» Work task: Return only the line that contains "buf (d6, d1, d2);" and each line after it, through the last line of the data below, copied exactly.

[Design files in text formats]
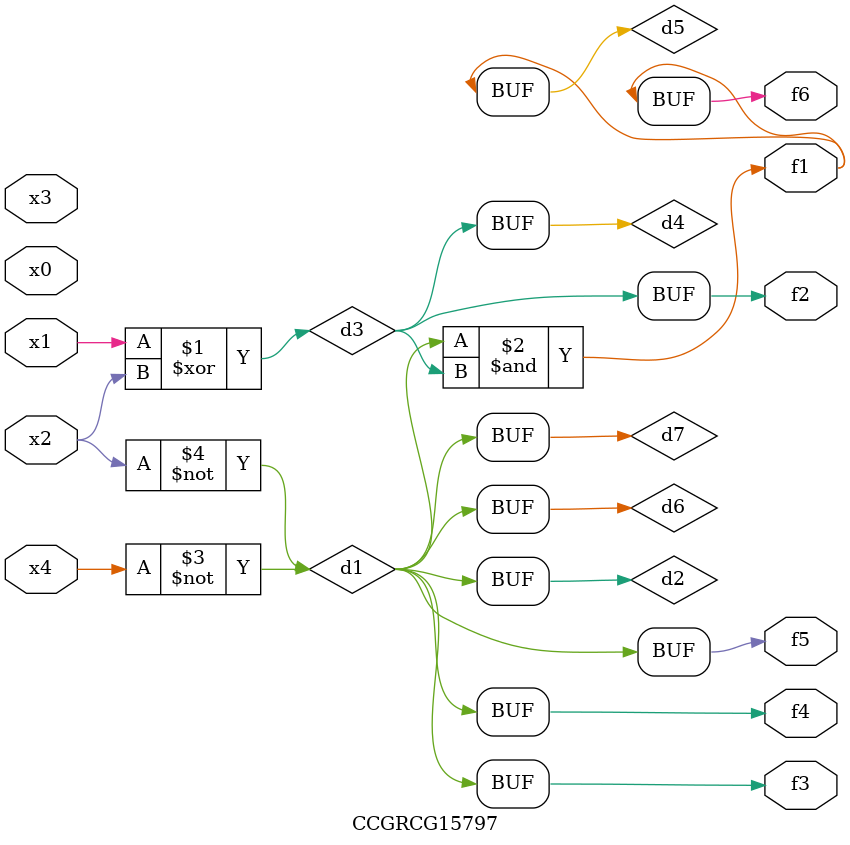
<source format=v>
module CCGRCG15797(
	input x0, x1, x2, x3, x4,
	output f1, f2, f3, f4, f5, f6
);

	wire d1, d2, d3, d4, d5, d6, d7;

	not (d1, x4);
	not (d2, x2);
	xor (d3, x1, x2);
	buf (d4, d3);
	and (d5, d1, d3);
	buf (d6, d1, d2);
	buf (d7, d2);
	assign f1 = d5;
	assign f2 = d4;
	assign f3 = d7;
	assign f4 = d7;
	assign f5 = d7;
	assign f6 = d5;
endmodule

</source>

» Written solution:
	buf (d6, d1, d2);
	buf (d7, d2);
	assign f1 = d5;
	assign f2 = d4;
	assign f3 = d7;
	assign f4 = d7;
	assign f5 = d7;
	assign f6 = d5;
endmodule

</source>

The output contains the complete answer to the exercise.